Schrader asked Scorsese to take on the executive producer credit as a favor. “I said, ‘Marty, wouldn’t it be nice to share a card again? I thought it would help sell the film but it would also be a cool thing to do after all these years,’” Schrader said. “Then a couple of weeks later his agent called wanting to work out a deal. What deal? I asked Marty and he said yes. That’s the deal!” Now, the pair are trying to collaborate on a new long-form TV series based on the Bible, though the timing has been delayed by production on Scorsese’s upcoming “Killers of the Flower Moon.”
In the meantime, Schrader has been mulling over the way “Taxi Driver” not only continues to inform his storytelling but the world at large. “Hardly a week goes by that I don’t notice or hear some reference to it,” he said. “But I don’t know how you’d tell such a story today. A number of writers have tried and I don’t think they’ve succeeded because it has to come out of a certain place and time. We have plenty of these incels around, but they’re not as original or revealing as they were 45 years ago when that character came on the scene. I wouldn’t know how to write about it.”
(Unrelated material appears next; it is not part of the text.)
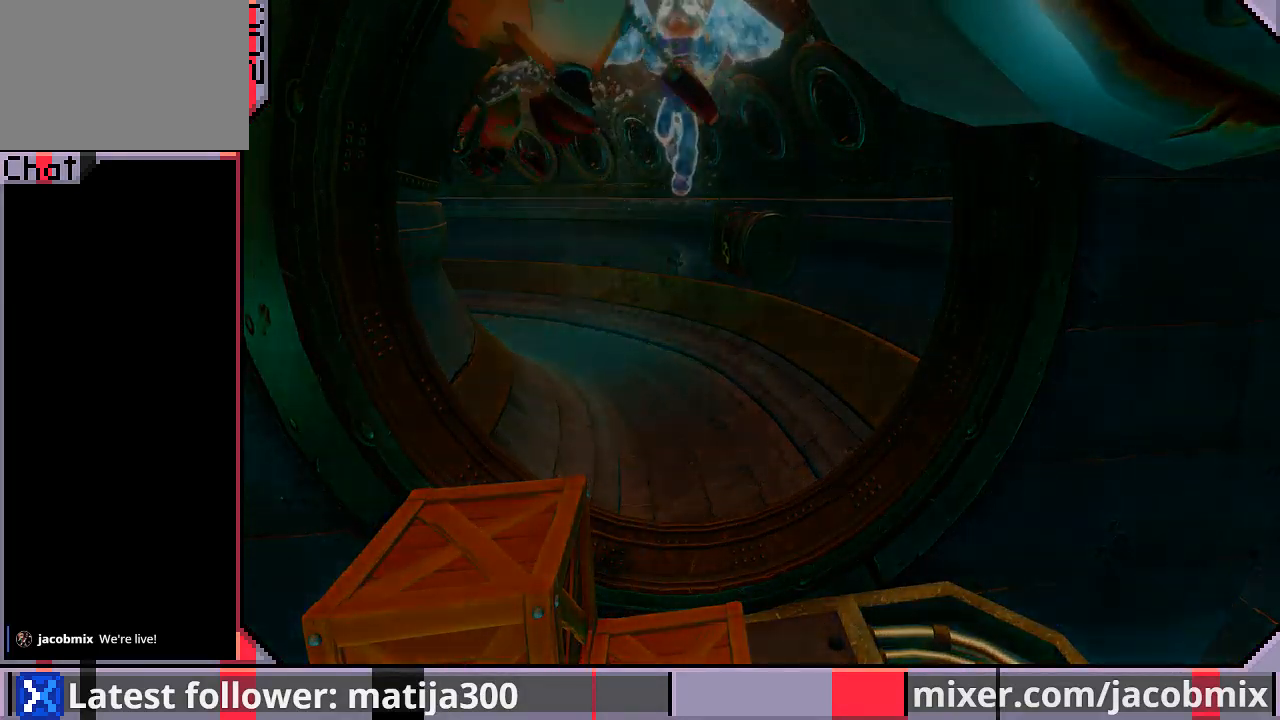
{"dt_ms": 500, "buttons": ["DPAD_UP"], "left_stick": "center", "right_stick": "center", "events": []}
Instead, his next project is a love triangle called “Master Gardener,” which he hopes to shoot in Louisiana before the end of the year. He has several other potential scripts ready to go after that. And while he has expressed trepidation about the future of cinema in the past, he’s not convinced that audiences have given up on it yet. He recalled a conversation he had with Cedric the Entertainer when “First Reformed” made the rounds. “He said off-handedly to me, ‘You know, I didn’t realize there were so many people who liked serious movies,’” Schrader said, and chuckled once more. “Well, yeah, there are.”